High frequency acoustic waves, or ultrasound, may be used to remotely heat industrial or biological materials. There has been strong evidence in research and clinical laboratories that focused ultrasound for cancer hyperthermia will become a useful mode of treating cancer patients, in addition to the surgical, radiological and chemotherapeutic methods that are available now. In the treatment of tumors in cancer hyperthermia, focused ultrasound heats the tumor to a temperature of approximately 43.degree. C. while the adjacent healthy tissue is kept at a lower temperature closer to normal body temperature (37.degree. C.). The elevated temperature in the tumor disrupts the tumor growth and eventually kills it. This allows the cancer to potentially be treated without surgery, without ionizing radiation, or without chemotherapy.

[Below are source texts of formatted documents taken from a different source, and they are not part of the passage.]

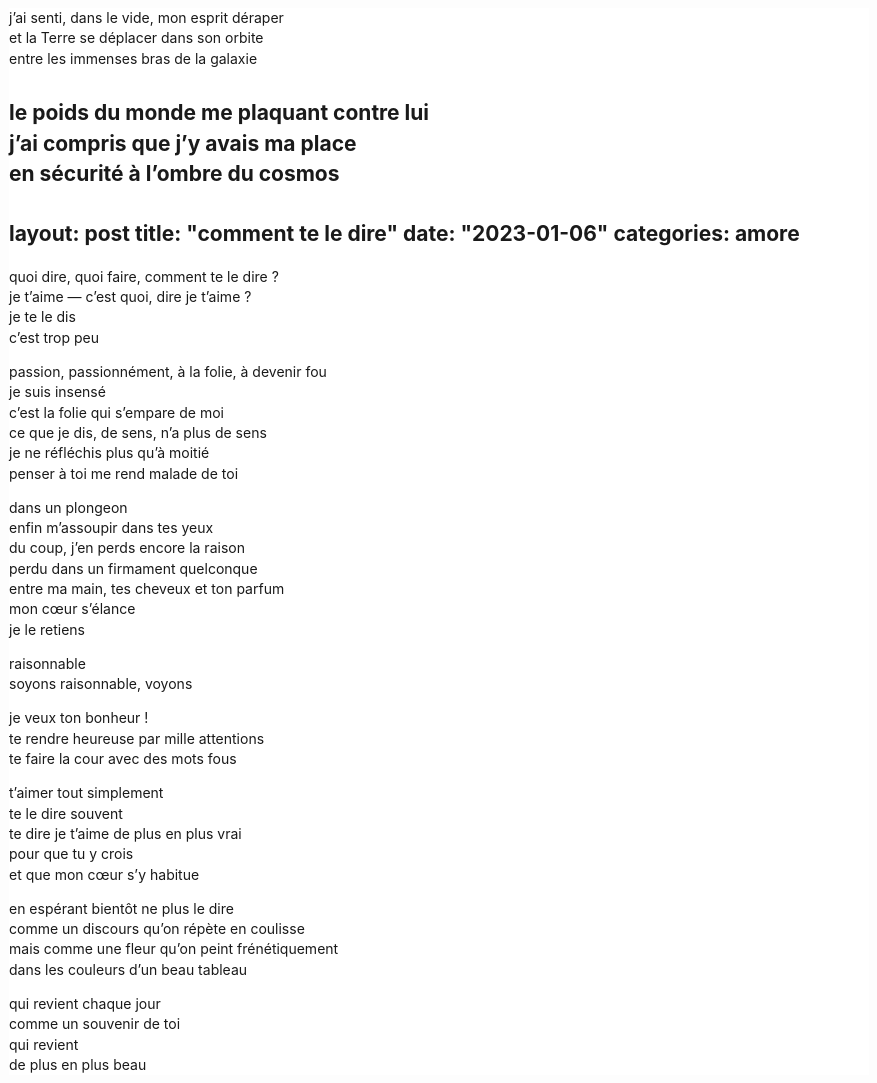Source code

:j’ai senti, dans le vide, mon esprit déraper  
et la Terre se déplacer dans son orbite  
entre les immenses bras de la galaxie  

le poids du monde me plaquant contre lui  
j’ai compris que j’y avais ma place  
en sécurité à l’ombre du cosmos  
---
layout: post
title: "comment te le dire"
date: "2023-01-06"
categories: amore
---

quoi dire, quoi faire, comment te le dire ?  
je t’aime — c’est quoi, dire je t’aime ?  
je te le dis  
c’est trop peu  

passion, passionnément, à la folie, à devenir fou  
je suis insensé  
c’est la folie qui s’empare de moi  
ce que je dis, de sens, n’a plus de sens  
je ne réfléchis plus qu’à moitié  
penser à toi me rend malade de toi  

dans un plongeon  
enfin m’assoupir dans tes yeux  
du coup, j’en perds encore la raison  
perdu dans un firmament quelconque  
entre ma main, tes cheveux et ton parfum  
mon cœur s’élance  
je le retiens  

raisonnable  
soyons raisonnable, voyons  

je veux ton bonheur !  
te rendre heureuse par mille attentions  
te faire la cour avec des mots fous  

t’aimer tout simplement  
te le dire souvent  
te dire je t’aime de plus en plus vrai  
pour que tu y crois  
et que mon cœur s’y habitue  

en espérant bientôt ne plus le dire  
comme un discours qu’on répète en coulisse  
mais comme une fleur qu’on peint frénétiquement  
dans les couleurs d’un beau tableau  

qui revient chaque jour  
comme un souvenir de toi  
qui revient  
de plus en plus beau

Conventional focused ultrasound for heating is employed by using either a scanned ultrasound transducer or with a phased array. The scanned transducer uses a lens, much like an optical magnifying glass focuses sunlight, while the phased array uses electronic delays among the array elements to achieve focusing. A burst of sound is then emitted which converges at the focus to provide localized high intensity acoustic energy. Some of the high intensity acoustic energy is absorbed by the tissue at the focus and is dissipated as concentrated focal heat. The rest of the energy travels through the focus and is slowly dissipated into the surrounding tissues as distributed heat.

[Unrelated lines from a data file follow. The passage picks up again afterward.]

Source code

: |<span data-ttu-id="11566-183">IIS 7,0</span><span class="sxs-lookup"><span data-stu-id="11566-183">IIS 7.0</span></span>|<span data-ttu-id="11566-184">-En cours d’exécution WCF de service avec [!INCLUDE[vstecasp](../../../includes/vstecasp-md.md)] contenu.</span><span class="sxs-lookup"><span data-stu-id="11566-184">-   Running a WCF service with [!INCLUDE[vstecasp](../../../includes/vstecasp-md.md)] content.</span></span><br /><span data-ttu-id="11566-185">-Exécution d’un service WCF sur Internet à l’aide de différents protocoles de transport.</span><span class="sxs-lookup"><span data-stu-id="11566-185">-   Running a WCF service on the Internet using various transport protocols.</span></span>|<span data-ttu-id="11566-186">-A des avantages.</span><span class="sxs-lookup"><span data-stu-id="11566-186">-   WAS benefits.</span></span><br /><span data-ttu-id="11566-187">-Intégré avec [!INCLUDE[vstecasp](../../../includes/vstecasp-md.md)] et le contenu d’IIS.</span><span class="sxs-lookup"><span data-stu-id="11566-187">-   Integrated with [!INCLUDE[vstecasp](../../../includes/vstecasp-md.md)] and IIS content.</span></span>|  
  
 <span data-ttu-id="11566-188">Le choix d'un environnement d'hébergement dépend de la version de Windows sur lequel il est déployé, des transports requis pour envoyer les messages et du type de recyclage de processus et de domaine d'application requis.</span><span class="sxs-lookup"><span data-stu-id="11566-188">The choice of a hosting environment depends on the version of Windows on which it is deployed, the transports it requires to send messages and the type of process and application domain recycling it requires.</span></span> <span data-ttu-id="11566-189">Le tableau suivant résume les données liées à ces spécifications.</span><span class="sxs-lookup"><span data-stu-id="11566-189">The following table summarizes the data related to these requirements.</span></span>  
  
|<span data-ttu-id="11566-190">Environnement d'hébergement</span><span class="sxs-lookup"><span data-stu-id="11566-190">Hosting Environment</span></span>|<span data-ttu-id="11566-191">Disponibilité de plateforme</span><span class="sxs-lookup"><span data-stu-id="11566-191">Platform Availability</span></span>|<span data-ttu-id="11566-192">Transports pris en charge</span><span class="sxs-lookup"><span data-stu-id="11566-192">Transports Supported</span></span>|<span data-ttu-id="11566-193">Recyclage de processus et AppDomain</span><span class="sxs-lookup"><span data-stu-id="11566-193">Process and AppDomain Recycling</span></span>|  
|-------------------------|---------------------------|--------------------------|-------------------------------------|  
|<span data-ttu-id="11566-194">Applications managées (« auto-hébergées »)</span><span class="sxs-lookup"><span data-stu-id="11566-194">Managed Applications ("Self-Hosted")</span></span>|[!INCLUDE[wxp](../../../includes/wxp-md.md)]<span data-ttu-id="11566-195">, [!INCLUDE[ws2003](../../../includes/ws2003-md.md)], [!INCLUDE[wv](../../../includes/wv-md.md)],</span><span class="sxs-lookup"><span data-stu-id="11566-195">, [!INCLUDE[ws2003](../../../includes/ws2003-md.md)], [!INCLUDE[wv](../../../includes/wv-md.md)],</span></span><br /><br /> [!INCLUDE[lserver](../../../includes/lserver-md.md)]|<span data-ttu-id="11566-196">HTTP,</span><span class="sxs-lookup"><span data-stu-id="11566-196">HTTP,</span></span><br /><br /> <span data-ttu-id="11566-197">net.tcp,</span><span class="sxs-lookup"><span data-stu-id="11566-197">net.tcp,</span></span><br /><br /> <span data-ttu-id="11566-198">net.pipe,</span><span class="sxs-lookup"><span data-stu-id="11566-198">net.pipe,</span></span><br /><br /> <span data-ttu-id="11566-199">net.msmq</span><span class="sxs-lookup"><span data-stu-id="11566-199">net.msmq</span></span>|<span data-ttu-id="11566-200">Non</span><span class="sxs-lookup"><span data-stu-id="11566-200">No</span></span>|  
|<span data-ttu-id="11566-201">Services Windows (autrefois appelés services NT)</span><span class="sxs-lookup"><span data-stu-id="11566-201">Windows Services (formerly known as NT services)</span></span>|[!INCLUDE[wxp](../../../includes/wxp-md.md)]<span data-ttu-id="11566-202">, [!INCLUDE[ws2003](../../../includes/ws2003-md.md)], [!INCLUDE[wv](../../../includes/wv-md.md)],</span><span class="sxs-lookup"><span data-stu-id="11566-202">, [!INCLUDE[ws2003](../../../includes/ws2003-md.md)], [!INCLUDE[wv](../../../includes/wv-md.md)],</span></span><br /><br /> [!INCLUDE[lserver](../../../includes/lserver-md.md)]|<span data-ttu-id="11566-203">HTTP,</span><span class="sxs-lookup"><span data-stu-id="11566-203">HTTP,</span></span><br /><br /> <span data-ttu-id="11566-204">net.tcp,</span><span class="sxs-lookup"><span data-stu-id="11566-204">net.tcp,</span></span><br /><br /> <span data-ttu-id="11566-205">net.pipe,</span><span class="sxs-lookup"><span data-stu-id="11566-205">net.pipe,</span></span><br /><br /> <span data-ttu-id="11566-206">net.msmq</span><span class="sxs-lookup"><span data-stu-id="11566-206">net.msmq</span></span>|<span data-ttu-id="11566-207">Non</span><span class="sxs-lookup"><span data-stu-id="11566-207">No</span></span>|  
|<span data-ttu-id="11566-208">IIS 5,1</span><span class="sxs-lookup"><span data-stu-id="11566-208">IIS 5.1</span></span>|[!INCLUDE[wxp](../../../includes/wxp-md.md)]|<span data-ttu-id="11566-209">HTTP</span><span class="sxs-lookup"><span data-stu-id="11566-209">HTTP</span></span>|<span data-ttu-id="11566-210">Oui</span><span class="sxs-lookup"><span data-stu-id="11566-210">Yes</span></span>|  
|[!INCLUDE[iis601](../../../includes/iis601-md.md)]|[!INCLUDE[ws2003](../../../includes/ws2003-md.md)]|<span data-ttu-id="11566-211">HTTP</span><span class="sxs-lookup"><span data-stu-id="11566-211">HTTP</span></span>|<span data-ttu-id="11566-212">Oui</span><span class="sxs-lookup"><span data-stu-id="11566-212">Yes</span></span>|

Biomedical hyperthermia applicators using a plurality of sound sources to heat larger, distributed volumes, have also been investigated. These investigations have relied upon linear thermal superposition of the plurality of sound sources to heat the target tissues. Nonlinear effects of sound propagation through animal tissue and materials have also been studied for a single sound source.
The nonlinear mixing, or intermodulation, of sound waves has been known in oceanographic acoustics. Oceanographic acoustic applications have used both the linear (superposition) and nonlinear (intermodulation) effects of intersecting sound beams. Nonlinear acoustic sonars, known as oceanographic parametric sonars, deliberately promote the generation of a difference frequency to enhance sonar beamforming and long range sound propagation. The generated difference frequency is usually 30 to 60 dB below the level of the primary frequencies. A second product of nonlinear mixing is the sum frequency, which is generated by the intermodulation process at 10 to 40 dB below the level of the primary frequencies, indicating that the conversion from primary to sum frequency is a significantly more efficient process than the conversion of a primary to a difference frequency. Since higher frequencies are subject to higher absorption coefficients in water they generate more heat than the primary frequencies as they propagate, but propagate shorter distances than the primary frequencies. In oceanographic sonar applications, heat generation via sound absorption is generally an undesirable result of nonlinear intermodulation.